Personal information
- Born: 18 June 1939 (age 86)
- Original teams: Whorouly, Myrtleford
- Height: 180 cm (5 ft 11 in)
- Weight: 85 kg (187 lb)

Playing career^{1}
- Years: Club / Games (Goals)
- 1961–1964: South Melbourne / 50 (2)
- ^{1} Playing statistics correct to the end of 1964.

= Clem Goonan =

Australian rules footballer

Clem Goonan (born 18 June 1939) is a former Australian rules footballer who played with South Melbourne in the Victorian Football League (VFL).

Goonan played his early football at Whorouly and won the Ovens & King Football League's best and fairest award in 1958. Although approached by four VFL clubs, Goonan next played for Myrtleford. He was cleared to South Melbourne in 1961, where he remained until 1964, with most of his 50 appearances coming as a defender or ruck-rover.
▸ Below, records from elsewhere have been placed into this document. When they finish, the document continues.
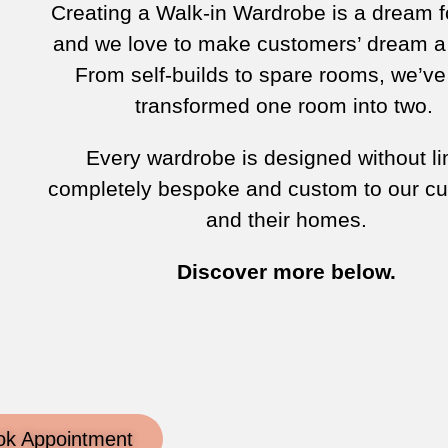
Creating a Walk-in Wardrobe is a dream 
and we love to make customers’ dream a 
From self-builds to spare rooms, we’v
transformed one room into two.
Every wardrobe is designed without li
completely bespoke and custom to our c
and their homes.
Discover more below.
ok Appointment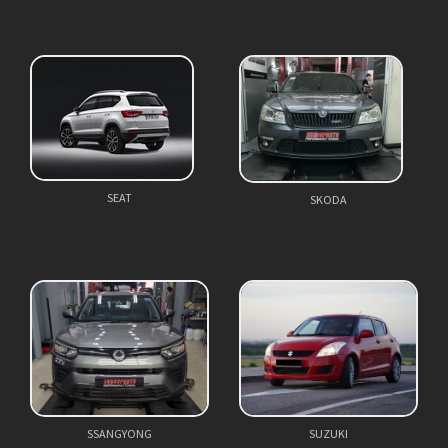
SEAT
SKODA
SSANGYONG
SUZUKI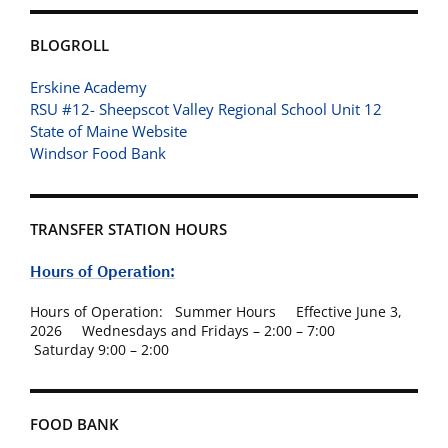
BLOGROLL
Erskine Academy
RSU #12- Sheepscot Valley Regional School Unit 12
State of Maine Website
Windsor Food Bank
TRANSFER STATION HOURS
Hours of Operation:
Hours of Operation: Summer Hours Effective June 3,
2026 Wednesdays and Fridays – 2:00 – 7:00
Saturday 9:00 – 2:00
FOOD BANK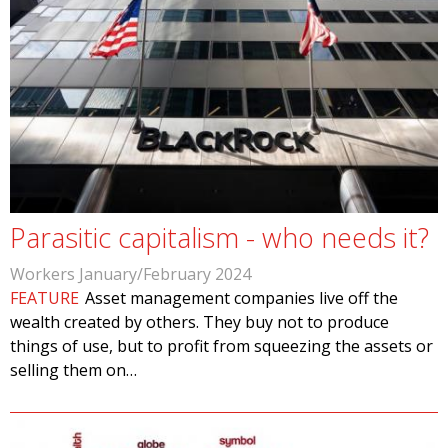
Parasitic capitalism - who needs it?
Workers January/February 2024
FEATURE
Asset management companies live off the
wealth created by others. They buy not to produce
things of use, but to profit from squeezing the assets or
selling them on…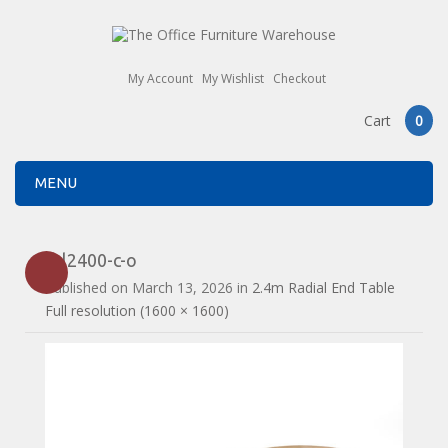
My Account
My Wishlist
Checkout
Cart
0
MENU
drl2400-c-o
Published on
March 13, 2026
in
2.4m Radial End Table
Full resolution (1600 × 1600)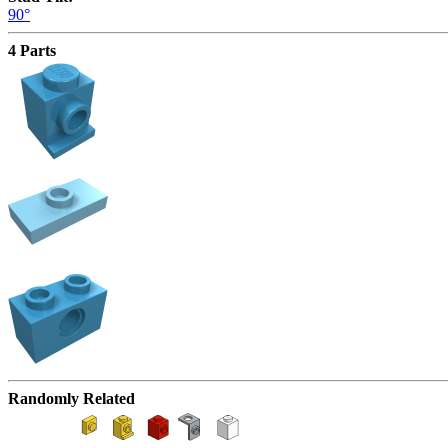
90°
4 Parts
Randomly Related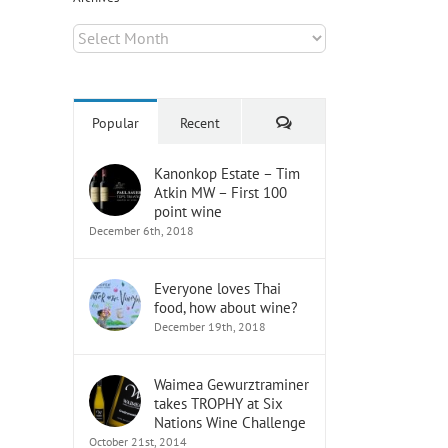
Archives
Comments
Popular
Recent
Kanonkop Estate – Tim
Atkin MW – First 100
point wine
December 6th, 2018
Everyone loves Thai
food, how about wine?
December 19th, 2018
Waimea Gewurztraminer
takes TROPHY at Six
Nations Wine Challenge
October 21st, 2014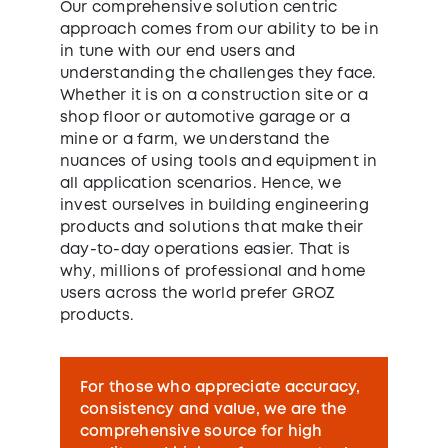
Our comprehensive solution centric
approach comes from our ability to be in
in tune with our end users and
understanding the challenges they face.
Whether it is on a construction site or a
shop floor or automotive garage or a
mine or a farm, we understand the
nuances of using tools and equipment in
all application scenarios. Hence, we
invest ourselves in building engineering
products and solutions that make their
day-to-day operations easier. That is
why, millions of professional and home
users across the world prefer GROZ
products.
For those who appreciate accuracy,
consistency and value, we are the
comprehensive source for high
Relocated to northern Victoria through his work as a police officer, Goonan joined the Albury Football Club. A knee injury cost him a spot in Albury's 1966 premiership team.

He later spent four years as captain-coach of Rutherglen. and one year as Captain Coach of Burrumbuttock in the Hume League in the mid-1970's.

He was inducted into the Ovens & King Football League Hall of Fame in 2006.

Goonan was also a fine athlete and won both the 130 yards Moyhu Gift and the 70 yards event at the 1959 Moyhu Sports Carnival.